In all cases, these announcements usually lead to a short increase in demand from retail traders. These will bet on the assumption of growth in price due to the event. Now, at this point, no one really knows if the event in question will lead to a growth in price. Traders are aware of this, which is why they would rather bank on the rumors of such news rather than the news themselves.

A very popular example is that of John McAffee’s predictions during the latest bull market. The following tweet helped many people earn a lot of money in a short amount of time.

After John McAffee posted this tweet, the market sentiment switched to (extremely) bullish, causing surges of people to purchase the cryptocurrencies mentioned in it. The result? Verge (XVG) increased nearly 100-fold within a week’s timeframe.

Strategy #2 – Stuck in a range

The core idea here is that the price of an asset is stuck within a range (certain top and bottom) and your goal is to buy low and sell high. When the price rejects the bottom range and goes under it, you make a purchase (go long). Note: To improve your risk to reward ratio, it is best to set a stop loss at the next support level, which you can observe by looking at past patterns of your selected candlestick chart.

On first consideration, this strategy is more focused on technical analysis. However, using that as your sole guide will quickly lead to losses and stress. You want to follow the market sentiment to understand at which point to exit, and whether you can hold just a little big longer than the resistance range point.

Strategy #3 – Catch the swing

This strategy plays out when looking at Elliott waves (check resources of the prior chapter). What you want to do is catch the move that is in line with the trend. To start off, zoom out to the 12-24 hr candle chart and try to spot the current sentiment. If we are cruizing through a bullish period, the stronger move (in line with the trend) will go upwards. In a bearish market, the stronger moves go downwards.

Here’s an example of how a bullish period looks like in terms of Elliott waves

The goal is to enter during the short-lived downtrend (which can be observed by looking at the 25MA and 50MA), catch the uptrend, and sell before the next downtrend occurs. 

Once again, it may seem like a matter of technical analysis, but sentiment analysis acts as the foundation of your efforts. This is because you need to make sure that the long-term uptrend continues for the duration of your trade.

Wrapping up

Most people tend to confuse swing trading for short-term-only trading activity. While it can be useful in shorter time-periods, it is mostly aimed towards mid-term traders, who want to benefit from larger price movements and are willing to wait for it.
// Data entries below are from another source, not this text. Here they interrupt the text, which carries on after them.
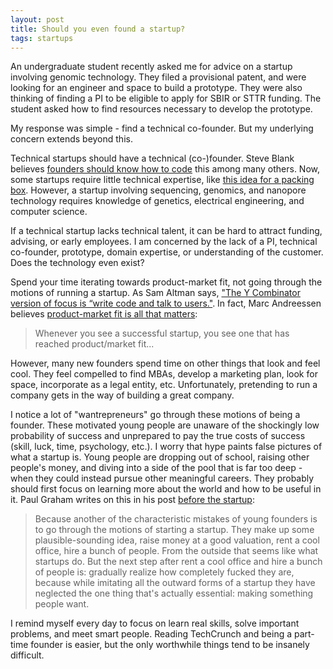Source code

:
 ```yaml
---
layout: post
title: Should you even found a startup?
tags: startups
---
```


An undergraduate student recently asked me for advice on a startup involving genomic technology. They filed a provisional patent, and were looking for an engineer and space to build a prototype. They were also thinking of finding a PI to be eligible to apply for SBIR or STTR funding. The student asked how to find resources necessary to develop the prototype.

My response was simple - find a technical co-founder. But my underlying concern extends beyond this.

Technical startups should have a technical (co-)founder. Steve Blank believes [founders should know how to code](http://steveblank.com/2014/09/03/should-founders-know-how-to-code/) this among many others. Now, some startups require little technical expertise, like [this idea for a packing box](http://news.emory.edu/stories/2014/05/er_student_shark_tank_update/campus.html). However, a startup involving sequencing, genomics, and nanopore technology requires knowledge of genetics, electrical engineering, and computer science.

If a technical startup lacks technical talent, it can be hard to attract funding, advising, or early employees. I am concerned by the lack of a PI, technical co-founder, prototype, domain expertise, or understanding of the customer. Does the technology even exist?

Spend your time iterating towards product-market fit, not going through the motions of running a startup. As Sam Altman says, ["The Y Combinator version of focus is “write code and talk to users."](http://blog.samaltman.com/how-things-get-done). In fact, Marc Andreessen believes [product-market fit is all that matters](https://www.linkedin.com/pulse/marc-andreessen-product-market-fit-startups-marc-andreessen):

> Whenever you see a successful startup, you see one that has reached product/market fit...

However, many new founders spend time on other things that look and feel cool. They feel compelled to find MBAs, develop a marketing plan, look for space, incorporate as a legal entity, etc. Unfortunately, pretending to run a company gets in the way of building a great company.

I notice a lot of "wantrepreneurs" go through these motions of being a founder. These motivated young people are unaware of the shockingly low probability of success and unprepared to pay the true costs of success (skill, luck, time, psychology, etc.). I worry that hype paints false pictures of what a startup is. Young people are dropping out of school, raising other people's money, and diving into a side of the pool that is far too deep - when they could instead pursue other meaningful careers. They probably should first focus on learning more about the world and how to be useful in it. Paul Graham writes on this in his post [before the startup](http://www.paulgraham.com/before.html):

> Because another of the characteristic mistakes of young founders is to go through the motions of starting a startup. They make up some plausible-sounding idea, raise money at a good valuation, rent a cool office, hire a bunch of people. From the outside that seems like what startups do. But the next step after rent a cool office and hire a bunch of people is: gradually realize how completely fucked they are, because while imitating all the outward forms of a startup they have neglected the one thing that's actually essential: making something people want.

I remind myself every day to focus on learn real skills, solve important problems, and meet smart people. Reading TechCrunch and being a part-time founder is easier, but the only worthwhile things tend to be insanely difficult.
Swing trading refers to the process of making trades with longer gaps between them, betting mainly on the sentiment of investors and the overall direction of the market.

Knowing this, it is important to summarize what you should be focusing on when trying to understand how the process works. There are two methodologies you need to explore when starting out with swing trading:

  1. Sentiment analysis – the foundation of mid-term price direction and a strong indicator of trend buildups (or breakdowns).
  2. Technical analysis – while not the primary decision maker, TA helps to confirm the direction of the market and benefit within shorter timeframes.

Keep in mind that trading is very risky and unpredictable. Even the best traders lose money most of the time, so make sure that you have strong emotional intelligence and enough practical experience trading with small amounts. Only when that is achieved will you be able to execute the strategies mentioned above, and start creating your own unique variations.